A statement on the Scottish Government’s website confirms that the free treatment will “take effect immediately and there is no ‘opt in’ required.” It also highlights that “those who started a course of NHS treatment before their 26th birthday will also be eligible.”

The expansion of free treatment has been made possible as a further £7.5m has been given to support the dental sector, to help aid in recovery and build back to pre-pandemic capacity. This follows a previously announced £5m investment to help improve ventilation. 

Humza Yousaf, health secretary, commented, “We’re committed to scrapping NHS dental charges for everyone in Scotland, and removing them for everyone aged under 26 is our first step on that journey. Today’s announcement means around 600,000 young people aged under 26 will benefit from free dental care from August 24.”

However, a recent press release from the British Dental Association (BDA) raised concerns regarding the government’s announcement. Specifically, it criticised the Scottish Government’s communication, as interactions were only issued to Health Boards regarding offering free NHS dental care to 18-25 year olds “just one working day” before the policy was due to take effect. 

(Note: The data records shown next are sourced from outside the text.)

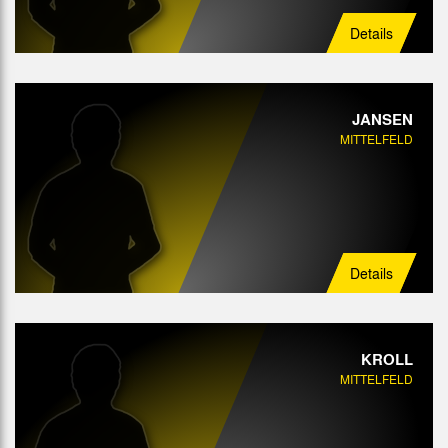
Details
JANSEN
MITTELFELD
Details
KROLL
MITTELFELD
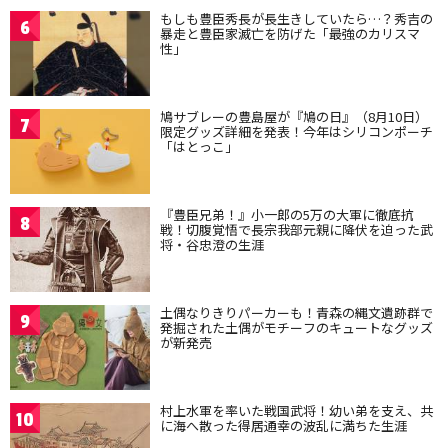
もしも豊臣秀長が長生きしていたら…？秀吉の
6
暴走と豊臣家滅亡を防げた「最強のカリスマ
性」
鳩サブレーの豊島屋が『鳩の日』（8月10日）
7
限定グッズ詳細を発表！今年はシリコンポーチ
「はとっこ」
『豊臣兄弟！』小一郎の5万の大軍に徹底抗
8
戦！切腹覚悟で長宗我部元親に降伏を迫った武
将・谷忠澄の生涯
土偶なりきりパーカーも！青森の縄文遺跡群で
9
発掘された土偶がモチーフのキュートなグッズ
が新発売
村上水軍を率いた戦国武将！幼い弟を支え、共
10
に海へ散った得居通幸の波乱に満ちた生涯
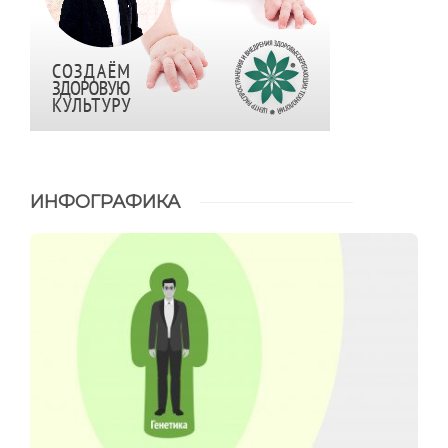
ИНФОГРАФИКА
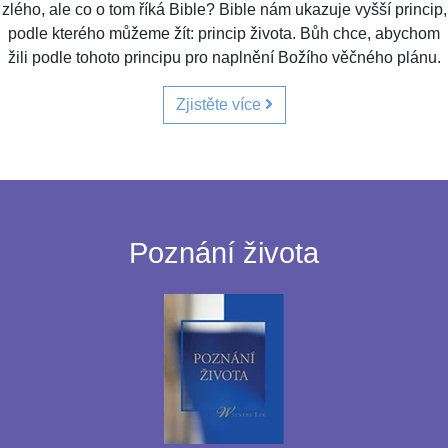
zlého, ale co o tom říká Bible? Bible nám ukazuje vyšší princip,
podle kterého můžeme žít: princip života. Bůh chce, abychom
žili podle tohoto principu pro naplnění Božího věčného plánu.
Zjistěte více
Poznání života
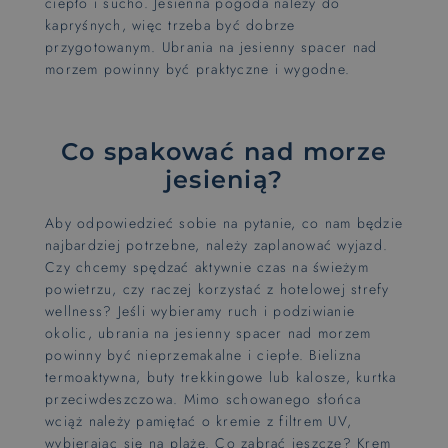
ciepło i sucho. Jesienna pogoda należy do
kapryśnych, więc trzeba być dobrze
przygotowanym. Ubrania na jesienny spacer nad
morzem powinny być praktyczne i wygodne.
Co spakować nad morze
jesienią?
Aby odpowiedzieć sobie na pytanie, co nam będzie
najbardziej potrzebne, należy zaplanować wyjazd.
Czy chcemy spędzać aktywnie czas na świeżym
powietrzu, czy raczej korzystać z hotelowej strefy
wellness? Jeśli wybieramy ruch i podziwianie
okolic, ubrania na jesienny spacer nad morzem
powinny być nieprzemakalne i ciepłe. Bielizna
termoaktywna, buty trekkingowe lub kalosze, kurtka
przeciwdeszczowa. Mimo schowanego słońca
wciąż należy pamiętać o kremie z filtrem UV,
wybierając się na plażę. Co zabrać jeszcze? Krem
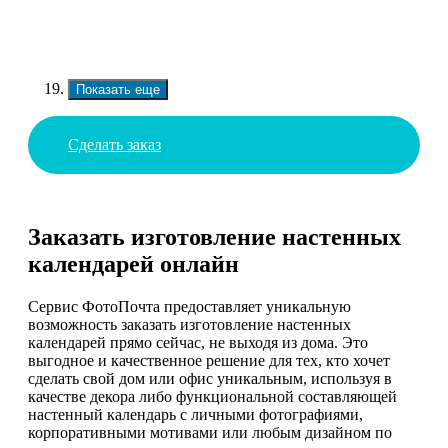
Показать еще
Сделать заказ
Заказать изготовление настенных
календарей онлайн
Сервис ФотоПочта предоставляет уникальную
возможность заказать изготовление настенных
календарей прямо сейчас, не выходя из дома. Это
выгодное и качественное решение для тех, кто хочет
сделать свой дом или офис уникальным, используя в
качестве декора либо функциональной составляющей
настенный календарь с личными фотографиями,
корпоративными мотивами или любым дизайном по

In the same press release, it is outlined that the “BDA Scotland has also expressed deep concern over the absence of clear messaging to manage patient expectations. Practices are continuing to operate at low capacity owing to ongoing COVID restrictions, with no capacity to cater for an anticipated spike in demand.”

David McColl, chair of the BDA's Scottish Dental Practice Committee, concluded the statement, noting, “Ministers risk creating demand for care that simply cannot be met, and must communicate clearly what is and isn't available. Failure to do so will only leave hard-pressed colleagues bearing the brunt of patients' frustrations.”